** Opening Page extract block **

To carry out the calculation of the scalar field, we rewrite (99) in the following form with \(k=0\)

$$\begin{aligned}&\phi (a)=\pm \sqrt{\dfrac{3}{4\pi G}}\int _{a_{in}}^{a}\sqrt{\dfrac{\dfrac{nV_{n}{\tilde{a}}^{6}}{{\tilde{a}}^{n}}+(6-n)f}{\dfrac{6V_{n}{\tilde{a}}^{6}}{{\tilde{a}}^{n}}+(6-n)f}}\dfrac{d{\tilde{a}}}{{\tilde{a}}}+\phi (a_{in}),\nonumber \\&\quad f=a_{in}^{6}{\tilde{\gamma }}(a_{in}). \end{aligned}$$
(128)

For the cases \(n=1,2,3,4,5\) we apply following change of variable

$$\begin{aligned} V=\dfrac{V_{n}}{a^{n}}\Rightarrow a=\Bigg (\dfrac{V_{n}}{V}\Bigg )^{1/n}, \dfrac{da}{a}=-\dfrac{dV}{nV}. \end{aligned}$$
(129)

** Closing Page extract block **
** Opening Given data block **

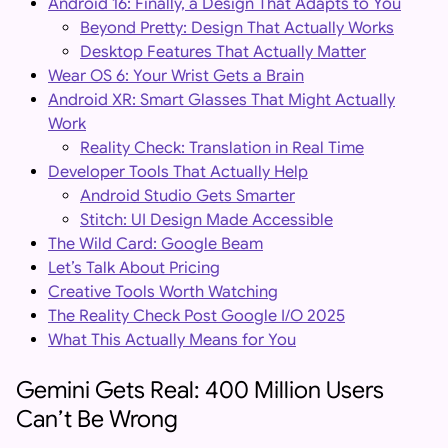
Android 16: Finally, a Design That Adapts to You
Beyond Pretty: Design That Actually Works
Desktop Features That Actually Matter
Wear OS 6: Your Wrist Gets a Brain
Android XR: Smart Glasses That Might Actually
Work
Reality Check: Translation in Real Time
Developer Tools That Actually Help
Android Studio Gets Smarter
Stitch: UI Design Made Accessible
The Wild Card: Google Beam
Let’s Talk About Pricing
Creative Tools Worth Watching
The Reality Check Post Google I/O 2025
What This Actually Means for You
Gemini Gets Real: 400 Million Users
Can’t Be Wrong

** Closing Given data block **

__The task__
Carry the scalar field derivation forward from its last line, the change of variable in (129). The records have no connection to the scalar field derivation.

__Answer for this exercise__
Thus we have

$$\begin{aligned}&\phi (V)=\mp \sqrt{\dfrac{3}{4\pi G}}\dfrac{1}{n}\int _{V_{in}}^{V}\sqrt{\dfrac{nb{\tilde{V}}^{1-6/n}+(6-n)f}{6b{\tilde{V}}^{1-6/n}+(6-n)f}}\dfrac{d{\tilde{V}}}{{\tilde{V}}}\nonumber \\&\quad +\phi _{in}, b=V_{n}^{6/n}. \end{aligned}$$
(130)

For \(n=1\);

$$\begin{aligned} \phi (V)= & {} \mp \dfrac{1}{10\sqrt{2\pi G}n}ln \nonumber \\{} & {} \Bigg [\dfrac{(\sqrt{b+5fV^{5}}+\sqrt{6b+5fV^{5}})^{2\sqrt{6}}}{(\sqrt{6(b+5fV^{5})}+\sqrt{6b+5fV^{5}})^{2}}V^{5}\Bigg ]+{\tilde{\phi }}_{in}, \end{aligned}$$
(131)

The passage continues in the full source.